REAL ESTATE- ON THE BLOCK- A Ruckersville pick: Wafts of history scent Rose Lane

Address: 400 Rose Lane

Neighborhood: Off Amicus Road, Greene County 

Asking: $245,000

Assessment: $215,000

Year Built: 1890

Size: 2,064 fin. sq. ft.

Land:  5.0 acres

Agent: Ellen Pratt, Better Homes & Gardens Real Estate III 434-817-9200

Curb Appeal: 7 out of 10

Buyers looking to the hinterlands for price and rural vibe will find it here in this Ruckersville house, a 30-minute drive from town. The home's first owner was Dennis Frye, who, lore says, was the first African American landowner in Greene County. Rose Lane is named after his oldest surviving daughter, Rosa, aka Rose, born in 1893.
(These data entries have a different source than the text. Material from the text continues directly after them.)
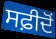
ਸਫ਼ੀਦੋਂ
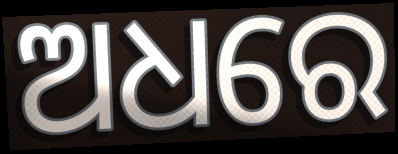
ଅଧରେ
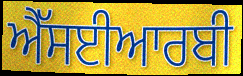
ਐੱਸਈਆਰਬੀ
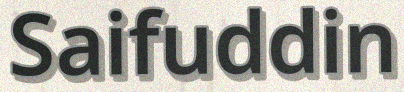
Saifuddin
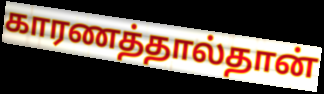
காரணத்தால்தான்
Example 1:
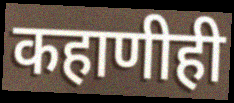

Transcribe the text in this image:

कहाणीही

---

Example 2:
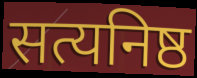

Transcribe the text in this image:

सत्यनिष्ठ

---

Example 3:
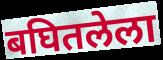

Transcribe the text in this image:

बघितलेला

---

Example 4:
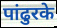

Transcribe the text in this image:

पांढुरके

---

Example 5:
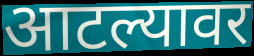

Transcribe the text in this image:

आटल्यावर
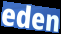
eden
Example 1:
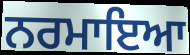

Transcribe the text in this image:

ਨਰਮਾਇਆ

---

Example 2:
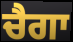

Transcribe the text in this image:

ਚੈਗਾ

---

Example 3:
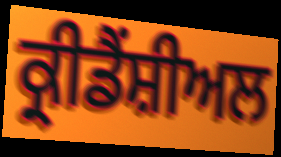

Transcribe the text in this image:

ਕ੍ਰੀਡੈਂਸ਼ੀਅਲ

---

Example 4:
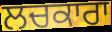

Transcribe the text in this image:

ਲਚਕਾਰਾ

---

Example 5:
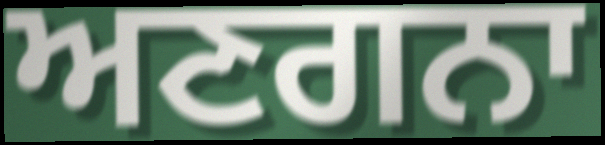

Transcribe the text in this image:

ਅਣਗਨਾ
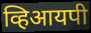
व्हिआयपी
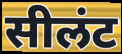
सीलंट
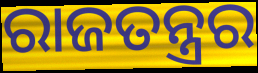
ରାଜତନ୍ତ୍ରର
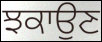
ਝਕਾਉਣ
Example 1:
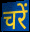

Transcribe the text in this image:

चरें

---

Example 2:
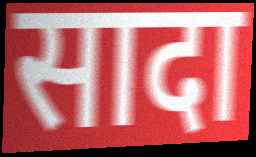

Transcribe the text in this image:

सादा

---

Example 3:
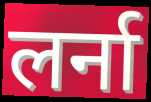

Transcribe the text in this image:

लर्ना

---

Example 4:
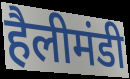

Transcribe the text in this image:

हैलीमंडी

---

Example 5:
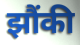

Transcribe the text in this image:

झौंकी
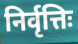
निर्वृत्तिः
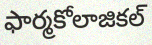
ఫార్మకోలాజికల్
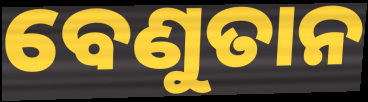
ବେଣୁତାନ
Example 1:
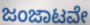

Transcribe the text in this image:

ಜಂಜಾಟವೇ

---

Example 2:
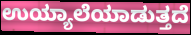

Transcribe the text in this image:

ಉಯ್ಯಾಲೆಯಾಡುತ್ತದೆ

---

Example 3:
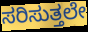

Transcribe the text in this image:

ಸರಿಸುತ್ತಲೇ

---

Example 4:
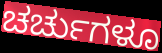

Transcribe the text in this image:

ಚರ್ಚುಗಳೂ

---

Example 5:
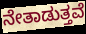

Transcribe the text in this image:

ನೇತಾಡುತ್ತವೆ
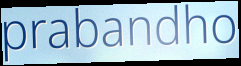
prabandho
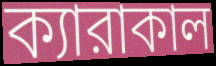
ক্যারাকাল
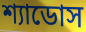
শ্যাডোস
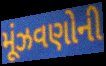
મૂંઝવણોની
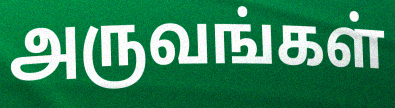
அருவங்கள்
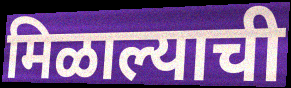
मिळाल्याची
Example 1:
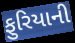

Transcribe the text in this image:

ફુરિયાની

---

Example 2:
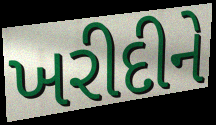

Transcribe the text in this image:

ખરીદીને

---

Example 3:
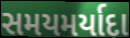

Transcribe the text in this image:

સમયમર્યાદા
A single-lane gravel road surrounded by trees passes some newer homes to end at this 100-plus-year-old cottage. It's not exactly a driveway; the road just sort of stops a bit in front of the house. 

Inside, creaky sloped floors signal authenticity. Much of the house is original or nearly so. In addition, the current owners used paint colors that might have been in the home during Frye's lifetime: in the front hall, a creamy white with a stamped fleur-de-lis pattern; in the living room, a painted diamond-patterned border.

On the first floor, a narrow hall leads to shared family spaces. To the right a small family room has a wood-burning stove and some built-in shelving to help make it an undeniably cozy library. A larger living room with fireplace connects to the dining room, which leads to the kitchen and a utility space (washer and dryer) that connects to a half bath.

Simpler times meant less stuff, and buyers will appreciate the utility area as–- except for a coat closet grabbing the space under the stairs– there isn't a lot of additional storage. The attic requires crawling, and there's no basement. Bedrooms have closets, but they, too, were not designed with shopaholics in mind. 

In the eat-in kitchen, original floorboards are painted a checkered cream and red pattern that, if not original, is close to it. Newer cabinets and appliances meet today's standards. Off the kitchen, a roomy pantry has open shelving. From the dining and kitchen, the next owner will have access to a newer part of the house that nevertheless feels old: a screened porch. 

For a buyer who wants more old, there's a dilapidated shed off the drive, and around the side of the house, ruins from an old kitchen chimney stand tall.

Although there have been some updates such as added dual heat pumps, plumbing, and chimney re-pointing, the house is mostly reminiscent of the 1800s. The current owners have taken advantage of the style with the décor, and that may be something potential buyers should consider (read: maybe not the place to indulge your mid-mod fantasy). 

Irregularity is one of the charms of an older house. The staircase seems a little unsettling because the risers are higher than most people expect; it could take a little getting used to. Upstairs, three homey bedrooms, two at the front of the house, share the one full bath. Originally, a closet ran between the two, but it's currently divided. A parlor or sitting area off the hall leads to the third bedroom in the back. The bath also opens from this space, making the back bedroom a possible choice for master. The transitional space could also work as an office or play area for young children.

A home of this vintage includes aged sounds and textures that make unlike most houses on the market today. Not all buyers want vintage elements, but for buyers who do, this house might be a welcome trip back in time.